-------- TEXT PASSAGE
Ransomware can spread through a network as well, so it is important if you have an administrative-privileged account that you don’t use this account to browse the internet. You should have a separate, unprivileged account that you use on a daily bases, and only use the administrative account when doing tasks that require it.
Backup Your Data
The main takeaway is you should always backup your important files, with at least one backup being an offline backup. For example, if you have an external hard drive that you regularly use to backup your data and you get ransomware, chances are the external drive will also be impacted.
If you backup to both a hard drive and an online backup service such as Backblaze or CrashPlan then you will be in much better shape as the online services support what is called versioning. Versioning keeps multiple copies of the data when files change. Also, as of now there isn’t any known strain of ransomware that attempts to delete third-party online backups.
The safest method, by far, is doing a weekly backup to an external hard drive that you keep disconnected from your computer when not in use. This drive should only be attached as long as needed to backup your files.
Following these precautions should save you the painful decision of whether or not to pay a ransom to get access to all of your precious, and often irreplaceable, files.
Security Matters: How To Protect Yourself Online
The internet is a wide open space and, much like the real world, contains the greatest and the darkest of things. This blog will focus on the best browsing practices to protect yourself on the internet.
----------------
-------- LISTED ENTRIES
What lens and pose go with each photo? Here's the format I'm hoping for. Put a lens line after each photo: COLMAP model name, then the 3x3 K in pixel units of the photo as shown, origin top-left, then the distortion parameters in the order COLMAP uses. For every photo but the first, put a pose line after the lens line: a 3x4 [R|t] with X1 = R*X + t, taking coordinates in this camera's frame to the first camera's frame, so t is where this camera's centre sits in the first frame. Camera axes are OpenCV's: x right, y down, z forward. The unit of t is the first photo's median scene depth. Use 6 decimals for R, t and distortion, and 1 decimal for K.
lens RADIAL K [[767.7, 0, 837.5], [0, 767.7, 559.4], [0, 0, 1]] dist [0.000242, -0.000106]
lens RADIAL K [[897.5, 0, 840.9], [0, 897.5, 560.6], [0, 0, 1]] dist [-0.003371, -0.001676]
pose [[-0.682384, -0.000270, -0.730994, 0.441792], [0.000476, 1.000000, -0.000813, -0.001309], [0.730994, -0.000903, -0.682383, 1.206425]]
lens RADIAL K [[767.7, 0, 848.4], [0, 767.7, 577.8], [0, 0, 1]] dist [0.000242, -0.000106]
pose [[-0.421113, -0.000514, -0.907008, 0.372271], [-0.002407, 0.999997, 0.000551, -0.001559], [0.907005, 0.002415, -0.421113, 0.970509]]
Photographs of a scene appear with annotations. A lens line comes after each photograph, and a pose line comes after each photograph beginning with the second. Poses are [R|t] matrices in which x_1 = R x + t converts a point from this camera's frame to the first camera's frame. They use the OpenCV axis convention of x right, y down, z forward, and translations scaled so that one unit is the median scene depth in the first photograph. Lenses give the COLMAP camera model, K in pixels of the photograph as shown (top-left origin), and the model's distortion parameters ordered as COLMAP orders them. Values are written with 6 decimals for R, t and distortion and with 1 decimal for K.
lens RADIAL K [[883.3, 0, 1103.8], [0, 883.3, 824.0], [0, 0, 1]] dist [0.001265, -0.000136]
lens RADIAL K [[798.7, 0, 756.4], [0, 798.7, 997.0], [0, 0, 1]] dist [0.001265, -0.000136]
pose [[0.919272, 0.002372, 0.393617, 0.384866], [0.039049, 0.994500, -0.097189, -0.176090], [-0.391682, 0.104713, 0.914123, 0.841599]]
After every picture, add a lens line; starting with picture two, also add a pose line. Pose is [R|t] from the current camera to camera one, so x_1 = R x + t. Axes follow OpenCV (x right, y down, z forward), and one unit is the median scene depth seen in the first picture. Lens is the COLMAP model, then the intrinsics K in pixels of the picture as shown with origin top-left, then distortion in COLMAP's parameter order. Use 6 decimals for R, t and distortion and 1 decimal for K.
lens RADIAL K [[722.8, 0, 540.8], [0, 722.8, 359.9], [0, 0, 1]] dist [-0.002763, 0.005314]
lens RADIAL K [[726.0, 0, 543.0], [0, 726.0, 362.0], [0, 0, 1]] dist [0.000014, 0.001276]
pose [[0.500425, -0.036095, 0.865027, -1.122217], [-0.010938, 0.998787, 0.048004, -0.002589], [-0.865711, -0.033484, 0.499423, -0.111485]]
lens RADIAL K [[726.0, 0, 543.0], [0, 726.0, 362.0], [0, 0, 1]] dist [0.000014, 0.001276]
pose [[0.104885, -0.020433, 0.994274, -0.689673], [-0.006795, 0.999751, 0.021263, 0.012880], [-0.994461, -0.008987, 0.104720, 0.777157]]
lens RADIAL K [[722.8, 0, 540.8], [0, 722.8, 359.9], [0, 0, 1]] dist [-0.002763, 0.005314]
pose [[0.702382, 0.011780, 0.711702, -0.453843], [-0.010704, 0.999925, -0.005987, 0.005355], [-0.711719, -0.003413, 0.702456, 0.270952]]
----------------
* **EXERCISE A**
Using the passage on ransomware and backups, decide whether each statement agrees with it, answering yes or no and quoting the words that settle it: (i) the external backup drive should stay connected to the computer at all times; (ii) online backup services such as Backblaze or CrashPlan support versioning; (iii) an administrative-privileged account is the one to use for everyday internet browsing.
* **EXERCISE B**
Extend the passage on ransomware and backups from where it stops.
The records are not needed here.

* **WRITTEN ANSWER A**
(i) No: "you keep disconnected from your computer when not in use"
(ii) Yes: "the online services support what is called versioning"
(iii) No: "that you don’t use this account to browse the internet"

* **WRITTEN ANSWER B**
There are a thousand and one products out there that promise to keep you safe online, and they all work to varying extents, but the best protection is situational awareness and best practices. Much like you wouldn’t walk down a dark alley at midnight in the highest crime area of a city, you shouldn’t go wandering into the dark depths of the internet.
Be Safe On Social Media
Let’s start with best social media practices. It is best practice to not publicly post your information, but if you do, following these guidelines will help keep you safe:
- Double check your privacy settings. Are you sharing more than you think?
- Think before you post: Would you be embarrassed if this picture or post was viewed by your mother or your boss? If so, you probably shouldn’t post it.
- If you are going to be leaving on vacation, don’t post this type of information publicly. Criminals have been known to search social media to find targets to burglarize.
- Don’t “friend” strangers. Criminals have been known to friend people so they can view the information they post on social media. This information can help them steal accounts with easily guessed password-recovery questions.
- Be guarded with the information you post. If you see a survey full of personal questions like your mother’s maiden name, first pet, first car, street you grew up on, first job, etc., don’t fill these out. These are all common questions used for password resets.
- If you are doing online dating, pick a random handle, not one you use anyplace else – and not your real name. You should also not post pictures with identifiable places where you commonly hang out. The internet has its share of creeps and this information can help them find you, especially in smaller communities.
- Talk to your kids about the safe use of social media. In this day and age it is important that they know how to stay safe online.
Avoid Downloads
Another big one is, don’t download software from peer-to-peer or other dodgy sites. Software can be expensive but illegally downloading is not only illegal, it’s dangerous.
It is easy to add Trojan virus and malware to seemingly legitimate software. Sure, the latest version of Photoshop may work just fine when you install it after downloading it off the Pirate Bay but it is very likely you also just installed ransomware, and it will cost you more in the long run. Only purchase your software from legitimate sources.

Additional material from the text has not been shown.